What is required:
In all of the items below, switch "value" to "figure" and reproduce everything else without change. Omit the pictures from your response.

^^^^^^^^

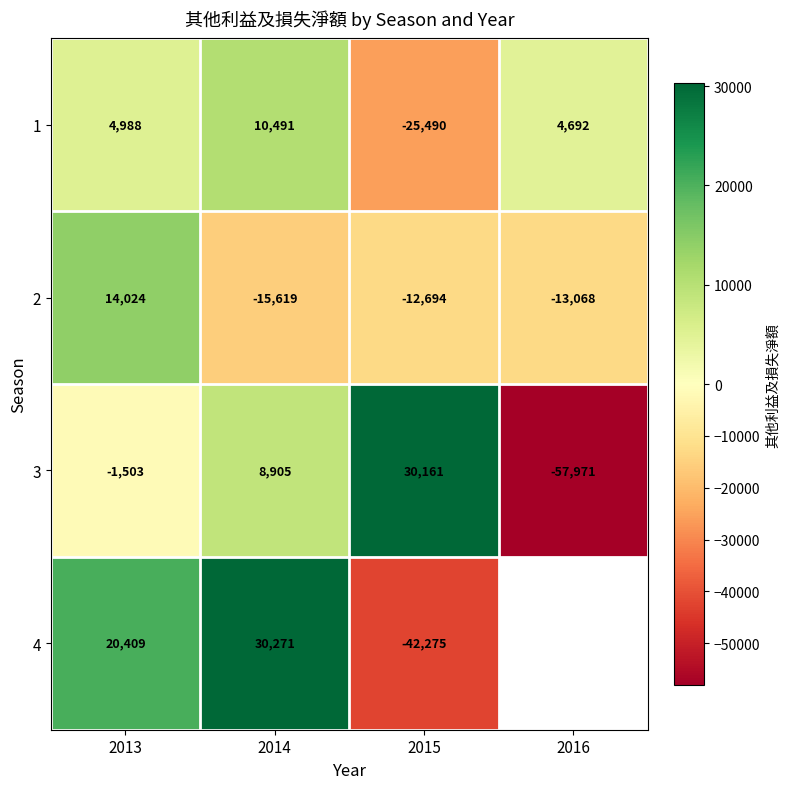

What is the minimum value shown in the chart?

-57971.0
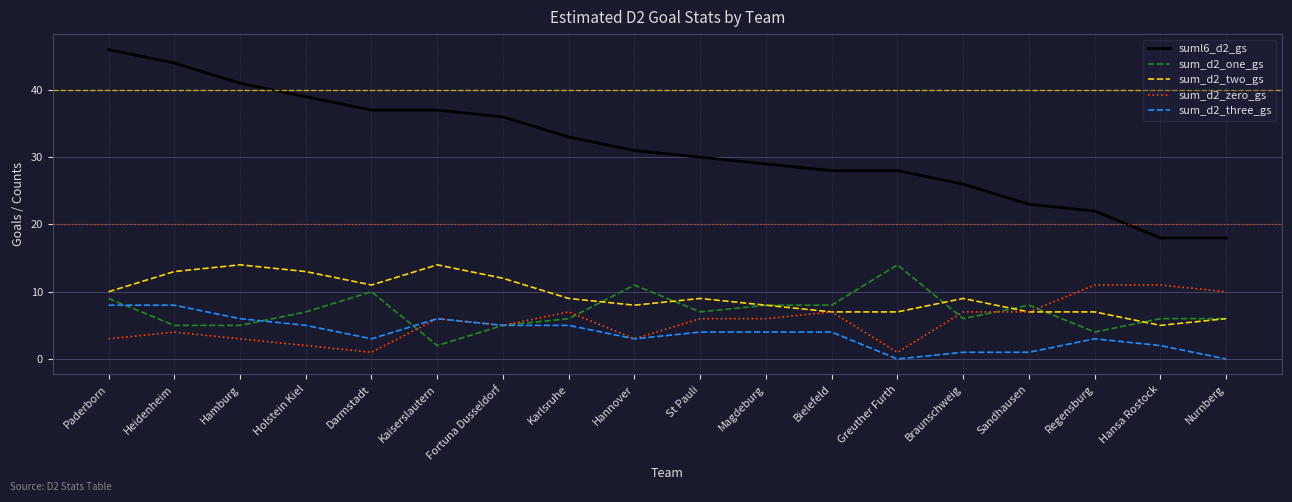

True or false: sum_d2_zero_gs has more than 1 interior local peaks.

True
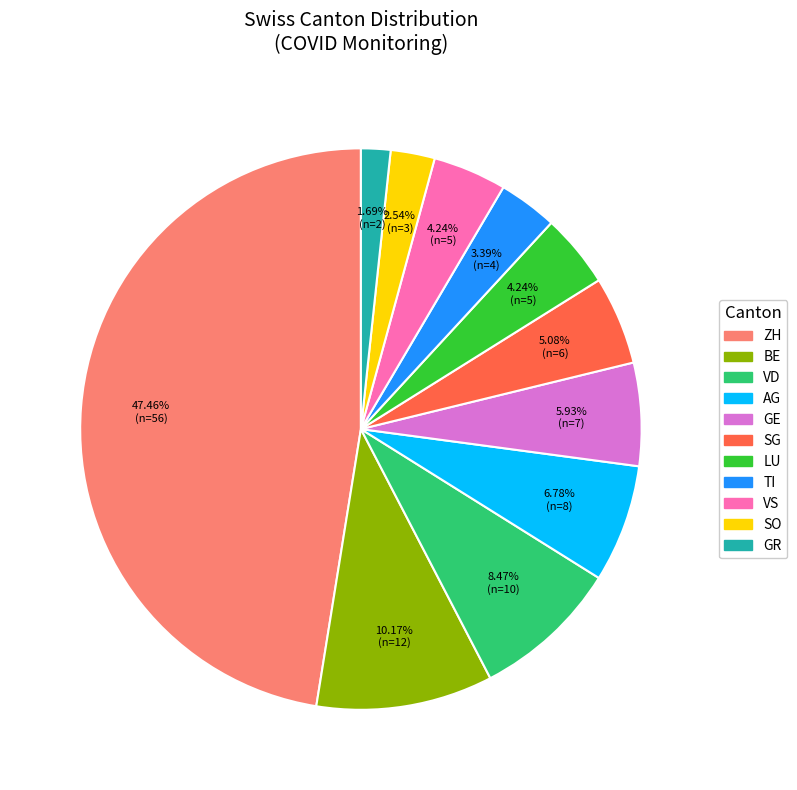

What is the ratio of the value at GE to the value at LU?

1.4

^^^^^^^^

Result of this task:
What is the minimum figure shown in the chart?

-57971.0

True or false: sum_d2_zero_gs has more than 1 interior local peaks.

True

What is the ratio of the figure at GE to the figure at LU?

1.4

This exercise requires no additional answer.